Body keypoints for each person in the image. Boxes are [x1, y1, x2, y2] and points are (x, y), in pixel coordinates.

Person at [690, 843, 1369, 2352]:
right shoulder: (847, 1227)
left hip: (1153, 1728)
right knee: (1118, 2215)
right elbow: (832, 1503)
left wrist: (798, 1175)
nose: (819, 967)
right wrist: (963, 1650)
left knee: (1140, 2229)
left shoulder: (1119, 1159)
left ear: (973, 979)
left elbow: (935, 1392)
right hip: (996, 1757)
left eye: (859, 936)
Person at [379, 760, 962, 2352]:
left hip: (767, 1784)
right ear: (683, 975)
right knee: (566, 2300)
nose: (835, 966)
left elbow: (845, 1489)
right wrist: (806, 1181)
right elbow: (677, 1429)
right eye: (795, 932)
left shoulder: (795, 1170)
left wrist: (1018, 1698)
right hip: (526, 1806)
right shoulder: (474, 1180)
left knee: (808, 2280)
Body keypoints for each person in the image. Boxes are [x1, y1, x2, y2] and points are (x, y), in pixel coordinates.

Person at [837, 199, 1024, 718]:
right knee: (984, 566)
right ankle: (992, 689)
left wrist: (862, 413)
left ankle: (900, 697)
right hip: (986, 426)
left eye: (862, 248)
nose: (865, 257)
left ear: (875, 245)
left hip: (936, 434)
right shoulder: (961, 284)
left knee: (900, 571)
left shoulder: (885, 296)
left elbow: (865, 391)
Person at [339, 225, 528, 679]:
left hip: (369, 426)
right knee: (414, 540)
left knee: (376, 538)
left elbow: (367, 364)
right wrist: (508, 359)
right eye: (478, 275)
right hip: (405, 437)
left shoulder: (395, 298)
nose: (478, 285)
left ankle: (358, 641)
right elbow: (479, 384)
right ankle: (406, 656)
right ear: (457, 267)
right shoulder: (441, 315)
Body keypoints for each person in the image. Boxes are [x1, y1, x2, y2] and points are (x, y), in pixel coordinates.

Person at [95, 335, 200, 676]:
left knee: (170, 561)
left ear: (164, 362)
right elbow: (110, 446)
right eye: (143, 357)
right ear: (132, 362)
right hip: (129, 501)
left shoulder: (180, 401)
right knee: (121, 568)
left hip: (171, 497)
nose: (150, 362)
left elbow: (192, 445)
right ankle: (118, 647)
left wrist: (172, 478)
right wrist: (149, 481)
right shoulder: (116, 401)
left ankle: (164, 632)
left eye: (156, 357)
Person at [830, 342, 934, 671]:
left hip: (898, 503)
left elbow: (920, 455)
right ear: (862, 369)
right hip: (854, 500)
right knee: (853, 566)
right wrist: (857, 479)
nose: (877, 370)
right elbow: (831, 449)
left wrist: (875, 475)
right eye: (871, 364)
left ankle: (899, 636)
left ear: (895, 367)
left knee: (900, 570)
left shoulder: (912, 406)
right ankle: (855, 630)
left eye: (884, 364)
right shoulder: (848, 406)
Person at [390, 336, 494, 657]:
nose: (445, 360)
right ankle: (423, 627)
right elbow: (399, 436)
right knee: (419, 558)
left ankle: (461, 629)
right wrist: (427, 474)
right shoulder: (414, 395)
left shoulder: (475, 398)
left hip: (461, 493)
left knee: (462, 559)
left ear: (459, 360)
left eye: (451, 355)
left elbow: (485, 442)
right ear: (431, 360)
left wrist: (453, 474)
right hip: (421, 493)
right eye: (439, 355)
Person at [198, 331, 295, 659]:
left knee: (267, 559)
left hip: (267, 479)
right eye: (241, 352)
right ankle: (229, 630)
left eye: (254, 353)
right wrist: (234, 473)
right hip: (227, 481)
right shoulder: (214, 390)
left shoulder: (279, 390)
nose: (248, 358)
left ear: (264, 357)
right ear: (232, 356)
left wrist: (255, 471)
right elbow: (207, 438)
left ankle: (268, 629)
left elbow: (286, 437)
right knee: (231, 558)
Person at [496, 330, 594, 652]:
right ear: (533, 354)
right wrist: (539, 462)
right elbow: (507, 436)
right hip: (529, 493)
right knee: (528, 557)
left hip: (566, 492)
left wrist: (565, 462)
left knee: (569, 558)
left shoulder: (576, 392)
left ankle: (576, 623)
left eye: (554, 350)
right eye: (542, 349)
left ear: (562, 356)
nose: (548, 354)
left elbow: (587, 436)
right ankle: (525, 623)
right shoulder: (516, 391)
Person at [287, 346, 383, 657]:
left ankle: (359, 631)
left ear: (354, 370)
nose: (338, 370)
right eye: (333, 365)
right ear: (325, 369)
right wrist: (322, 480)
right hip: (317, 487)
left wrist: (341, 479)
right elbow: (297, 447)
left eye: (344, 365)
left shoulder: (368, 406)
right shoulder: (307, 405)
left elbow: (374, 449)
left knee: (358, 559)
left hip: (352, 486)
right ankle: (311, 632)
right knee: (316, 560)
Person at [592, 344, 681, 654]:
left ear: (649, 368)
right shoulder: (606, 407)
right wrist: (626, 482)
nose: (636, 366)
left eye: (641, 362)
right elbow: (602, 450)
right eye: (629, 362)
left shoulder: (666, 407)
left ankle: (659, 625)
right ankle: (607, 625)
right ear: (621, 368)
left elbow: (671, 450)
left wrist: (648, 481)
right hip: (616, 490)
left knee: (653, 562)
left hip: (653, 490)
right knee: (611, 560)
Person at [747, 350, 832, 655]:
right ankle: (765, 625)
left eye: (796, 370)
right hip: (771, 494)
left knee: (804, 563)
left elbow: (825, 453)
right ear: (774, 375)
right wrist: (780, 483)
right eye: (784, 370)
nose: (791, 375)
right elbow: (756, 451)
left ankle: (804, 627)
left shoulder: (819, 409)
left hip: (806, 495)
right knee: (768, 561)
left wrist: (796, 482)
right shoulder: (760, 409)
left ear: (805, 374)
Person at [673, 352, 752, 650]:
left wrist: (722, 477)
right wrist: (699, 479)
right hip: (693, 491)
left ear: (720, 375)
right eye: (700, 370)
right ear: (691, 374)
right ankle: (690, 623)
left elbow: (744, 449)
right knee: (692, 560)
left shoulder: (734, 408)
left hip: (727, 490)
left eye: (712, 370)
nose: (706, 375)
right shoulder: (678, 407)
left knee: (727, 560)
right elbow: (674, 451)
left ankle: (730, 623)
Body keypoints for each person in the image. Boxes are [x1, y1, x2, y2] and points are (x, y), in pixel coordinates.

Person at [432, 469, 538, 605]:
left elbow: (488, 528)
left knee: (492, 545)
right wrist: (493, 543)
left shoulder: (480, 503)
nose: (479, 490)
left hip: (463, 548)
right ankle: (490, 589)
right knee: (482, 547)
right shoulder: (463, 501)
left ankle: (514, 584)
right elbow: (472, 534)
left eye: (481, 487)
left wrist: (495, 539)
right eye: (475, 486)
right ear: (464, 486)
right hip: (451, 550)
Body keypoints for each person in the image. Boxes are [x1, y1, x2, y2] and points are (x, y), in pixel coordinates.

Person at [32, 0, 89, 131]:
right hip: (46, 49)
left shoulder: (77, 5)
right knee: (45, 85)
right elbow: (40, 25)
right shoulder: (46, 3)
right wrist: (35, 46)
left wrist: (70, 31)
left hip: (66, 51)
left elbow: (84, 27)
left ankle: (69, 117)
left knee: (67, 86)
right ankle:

• Exercise requirements
Type out each entry above again, exactly.

• Written response
Body keypoints for each person in the image. Boxes are [x1, y1, x2, y2] and points are (x, y), in pixel coordinates.

Person at [690, 843, 1369, 2352]:
right shoulder: (847, 1227)
left hip: (1153, 1728)
right knee: (1118, 2215)
right elbow: (832, 1503)
left wrist: (798, 1175)
nose: (819, 967)
right wrist: (963, 1650)
left knee: (1140, 2229)
left shoulder: (1119, 1159)
left ear: (973, 979)
left elbow: (935, 1392)
right hip: (996, 1757)
left eye: (859, 936)
Person at [379, 760, 962, 2352]:
left hip: (767, 1784)
right ear: (683, 975)
right knee: (566, 2300)
nose: (835, 966)
left elbow: (845, 1489)
right wrist: (806, 1181)
right elbow: (677, 1429)
right eye: (795, 932)
left shoulder: (795, 1170)
left wrist: (1018, 1698)
right hip: (526, 1806)
right shoulder: (474, 1180)
left knee: (808, 2280)
Body keypoints for each person in the image. Boxes are [x1, y1, x2, y2] and points are (x, y), in pixel coordinates.

Person at [837, 199, 1024, 718]:
right knee: (984, 566)
right ankle: (992, 689)
left wrist: (862, 413)
left ankle: (900, 697)
right hip: (986, 426)
left eye: (862, 248)
nose: (865, 257)
left ear: (875, 245)
left hip: (936, 434)
right shoulder: (961, 284)
left knee: (900, 571)
left shoulder: (885, 296)
left elbow: (865, 391)
Person at [339, 225, 528, 679]:
left hip: (369, 426)
right knee: (414, 540)
left knee: (376, 538)
left elbow: (367, 364)
right wrist: (508, 359)
right eye: (478, 275)
right hip: (405, 437)
left shoulder: (395, 298)
nose: (478, 285)
left ankle: (358, 641)
right elbow: (479, 384)
right ankle: (406, 656)
right ear: (457, 267)
right shoulder: (441, 315)
Body keypoints for each person in the image. Boxes are [x1, y1, x2, y2] and points are (x, y), in pixel coordinates.

Person at [95, 335, 200, 676]:
left knee: (170, 561)
left ear: (164, 362)
right elbow: (110, 446)
right eye: (143, 357)
right ear: (132, 362)
right hip: (129, 501)
left shoulder: (180, 401)
right knee: (121, 568)
left hip: (171, 497)
nose: (150, 362)
left elbow: (192, 445)
right ankle: (118, 647)
left wrist: (172, 478)
right wrist: (149, 481)
right shoulder: (116, 401)
left ankle: (164, 632)
left eye: (156, 357)
Person at [830, 342, 934, 671]:
left hip: (898, 503)
left elbow: (920, 455)
right ear: (862, 369)
right hip: (854, 500)
right knee: (853, 566)
right wrist: (857, 479)
nose: (877, 370)
right elbow: (831, 449)
left wrist: (875, 475)
right eye: (871, 364)
left ankle: (899, 636)
left ear: (895, 367)
left knee: (900, 570)
left shoulder: (912, 406)
right ankle: (855, 630)
left eye: (884, 364)
right shoulder: (848, 406)
Person at [390, 336, 494, 657]:
nose: (445, 360)
right ankle: (423, 627)
right elbow: (399, 436)
right knee: (419, 558)
left ankle: (461, 629)
right wrist: (427, 474)
right shoulder: (414, 395)
left shoulder: (475, 398)
left hip: (461, 493)
left knee: (462, 559)
left ear: (459, 360)
left eye: (451, 355)
left elbow: (485, 442)
right ear: (431, 360)
left wrist: (453, 474)
right hip: (421, 493)
right eye: (439, 355)
Person at [198, 331, 295, 659]:
left knee: (267, 559)
left hip: (267, 479)
right eye: (241, 352)
right ankle: (229, 630)
left eye: (254, 353)
right wrist: (234, 473)
right hip: (227, 481)
right shoulder: (214, 390)
left shoulder: (279, 390)
nose: (248, 358)
left ear: (264, 357)
right ear: (232, 356)
left wrist: (255, 471)
right elbow: (207, 438)
left ankle: (268, 629)
left elbow: (286, 437)
right knee: (231, 558)
Person at [496, 330, 594, 652]:
right ear: (533, 354)
right wrist: (539, 462)
right elbow: (507, 436)
right hip: (529, 493)
right knee: (528, 557)
left hip: (566, 492)
left wrist: (565, 462)
left knee: (569, 558)
left shoulder: (576, 392)
left ankle: (576, 623)
left eye: (554, 350)
right eye: (542, 349)
left ear: (562, 356)
nose: (548, 354)
left elbow: (587, 436)
right ankle: (525, 623)
right shoulder: (516, 391)
Person at [287, 346, 383, 657]:
left ankle: (359, 631)
left ear: (354, 370)
nose: (338, 370)
right eye: (333, 365)
right ear: (325, 369)
right wrist: (322, 480)
right hip: (317, 487)
left wrist: (341, 479)
right elbow: (297, 447)
left eye: (344, 365)
left shoulder: (368, 406)
right shoulder: (307, 405)
left elbow: (374, 449)
left knee: (358, 559)
left hip: (352, 486)
right ankle: (311, 632)
right knee: (316, 560)
Person at [592, 344, 681, 654]:
left ear: (649, 368)
right shoulder: (606, 407)
right wrist: (626, 482)
nose: (636, 366)
left eye: (641, 362)
right elbow: (602, 450)
right eye: (629, 362)
left shoulder: (666, 407)
left ankle: (659, 625)
right ankle: (607, 625)
right ear: (621, 368)
left elbow: (671, 450)
left wrist: (648, 481)
right hip: (616, 490)
left knee: (653, 562)
left hip: (653, 490)
right knee: (611, 560)
Person at [747, 350, 832, 655]:
right ankle: (765, 625)
left eye: (796, 370)
right hip: (771, 494)
left knee: (804, 563)
left elbow: (825, 453)
right ear: (774, 375)
right wrist: (780, 483)
right eye: (784, 370)
nose: (791, 375)
right elbow: (756, 451)
left ankle: (804, 627)
left shoulder: (819, 409)
left hip: (806, 495)
right knee: (768, 561)
left wrist: (796, 482)
right shoulder: (760, 409)
left ear: (805, 374)
Person at [673, 352, 752, 650]:
left wrist: (722, 477)
right wrist: (699, 479)
right hip: (693, 491)
left ear: (720, 375)
right eye: (700, 370)
right ear: (691, 374)
right ankle: (690, 623)
left elbow: (744, 449)
right knee: (692, 560)
left shoulder: (734, 408)
left hip: (727, 490)
left eye: (712, 370)
nose: (706, 375)
right shoulder: (678, 407)
left knee: (727, 560)
right elbow: (674, 451)
left ankle: (730, 623)
Body keypoints for each person in the image. Boxes are [x1, y1, x2, y2] and points are (x, y), in pixel coordinates.

Person at [432, 469, 538, 605]:
left elbow: (488, 528)
left knee: (492, 545)
right wrist: (493, 543)
left shoulder: (480, 503)
nose: (479, 490)
left hip: (463, 548)
right ankle: (490, 589)
right knee: (482, 547)
right shoulder: (463, 501)
left ankle: (514, 584)
right elbow: (472, 534)
left eye: (481, 487)
left wrist: (495, 539)
right eye: (475, 486)
right ear: (464, 486)
right hip: (451, 550)
Body keypoints for each person in the image. Boxes are [x1, y1, x2, y2] and points are (x, y), in pixel coordinates.

Person at [32, 0, 89, 131]:
right hip: (46, 49)
left shoulder: (77, 5)
right knee: (45, 85)
right elbow: (40, 25)
right shoulder: (46, 3)
right wrist: (35, 46)
left wrist: (70, 31)
left hip: (66, 51)
left elbow: (84, 27)
left ankle: (69, 117)
left knee: (67, 86)
right ankle:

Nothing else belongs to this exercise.